1. (also rib-roasting) a beating [pun].

[UK]G. Gascoigne Steele Glas Epistle dedication: Though the skorneful do mocke me for a time, yet in the ende I hope to giue them al a rybbe to roste for their paynes .
[UK]Maroccus Extaticus To the Reader A3: A flat robberie [...] such a peece of filching as is punishable with ribroast among the turne spits at pie corner.
[UK]S. Butler Hudibras Pt II canto 1 line 247–8: Departs not meanly proud, and boasting / Of his magnificent rib-roasting.
[Ire]Dublin Morn. Register 8 Dec. 3/4: Heigh ho! said Rowley.
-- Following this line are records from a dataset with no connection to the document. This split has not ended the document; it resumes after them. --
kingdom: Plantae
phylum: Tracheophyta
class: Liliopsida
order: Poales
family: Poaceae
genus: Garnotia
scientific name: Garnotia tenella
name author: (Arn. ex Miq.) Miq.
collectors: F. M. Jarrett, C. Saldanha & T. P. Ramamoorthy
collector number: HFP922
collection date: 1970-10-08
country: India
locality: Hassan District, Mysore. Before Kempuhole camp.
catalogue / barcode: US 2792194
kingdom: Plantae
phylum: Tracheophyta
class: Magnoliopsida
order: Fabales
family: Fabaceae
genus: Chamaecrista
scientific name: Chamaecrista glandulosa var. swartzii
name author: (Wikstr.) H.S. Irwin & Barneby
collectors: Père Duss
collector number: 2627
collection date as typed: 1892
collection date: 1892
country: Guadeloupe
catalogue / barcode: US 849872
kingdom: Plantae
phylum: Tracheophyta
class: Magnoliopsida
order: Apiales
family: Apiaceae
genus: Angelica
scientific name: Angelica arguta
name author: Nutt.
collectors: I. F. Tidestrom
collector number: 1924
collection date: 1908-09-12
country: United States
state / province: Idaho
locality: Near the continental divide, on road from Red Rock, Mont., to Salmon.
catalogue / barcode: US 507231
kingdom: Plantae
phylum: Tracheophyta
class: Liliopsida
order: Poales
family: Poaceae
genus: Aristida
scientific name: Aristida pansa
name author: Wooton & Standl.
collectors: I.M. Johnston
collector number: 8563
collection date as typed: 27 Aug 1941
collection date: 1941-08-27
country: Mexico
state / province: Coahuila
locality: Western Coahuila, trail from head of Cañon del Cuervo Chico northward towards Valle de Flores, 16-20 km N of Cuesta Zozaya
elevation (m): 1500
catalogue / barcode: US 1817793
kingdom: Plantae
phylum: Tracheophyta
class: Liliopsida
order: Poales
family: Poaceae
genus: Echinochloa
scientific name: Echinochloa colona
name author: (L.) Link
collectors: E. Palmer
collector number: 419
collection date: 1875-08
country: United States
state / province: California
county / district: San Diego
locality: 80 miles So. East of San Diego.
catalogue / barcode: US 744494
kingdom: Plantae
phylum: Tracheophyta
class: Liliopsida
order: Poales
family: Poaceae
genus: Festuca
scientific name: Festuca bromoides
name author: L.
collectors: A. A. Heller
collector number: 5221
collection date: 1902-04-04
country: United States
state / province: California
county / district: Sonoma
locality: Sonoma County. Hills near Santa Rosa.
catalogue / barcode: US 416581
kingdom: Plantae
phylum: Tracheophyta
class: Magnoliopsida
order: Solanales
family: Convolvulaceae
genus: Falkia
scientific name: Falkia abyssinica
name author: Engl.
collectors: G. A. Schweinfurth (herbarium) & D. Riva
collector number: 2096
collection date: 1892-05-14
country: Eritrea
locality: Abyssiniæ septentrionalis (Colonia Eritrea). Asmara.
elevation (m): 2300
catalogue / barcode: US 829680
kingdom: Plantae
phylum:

But this frog got a rib roasting in a trice.
Public Ledger (London) 12 July 4/2: She gave the donkey a sound rib roasting.
Newry Teleg. 7 May 4/3: Love is laughable too, when it procures its votaries a ducking or a rib roasting.
[UK]R.S. Surtees Ask Mamma 294: He now sits sideways, and proceeds to give him a good rib-roasting in the old postboy style.
[UK]Bell’s Life in London 1 Sept. 7/5: Although Dan showed no marks of punishment about rhe phiz [...] the rib roasting [...] began to tell on him.
[US]St Paul Dly Globe (MN) 11 Aug. 6/3: Bufflao Bill’s rib-roasting and Chauncey Depew’s rib-tickling doubtless went down well together.
Dundee People’s Jrnl 20 June 9/3: Clinch upon clinch followed, the round ending in favour of Kilrain, despite the rib roasting which he got.

2. (US) to target verbally, either as criticism or humorously, also attrib.

[US]New Iberia Exp. (LA) 7 Feb. 4/2: An Editor Caned [...] after which he arises, ‘Not meanly proud but boasting of his magnificent rib-roasting’.
[US]Cecil Whig (Elkton, MD) 13 Feb. 4/2: [headline] Wellington Gives McComas a Thorough Rib-Roasting.
[US]Mitchell Capital (SD) 10 July 12/3: I must say I miss those rib-roasting dispatches you used to fire inn about the railroads.

3. (US Und.) an infant, a young child.

[US]Ersine Und. and Prison Sl.
[US]Monteleone Criminal Sl. (rev. edn).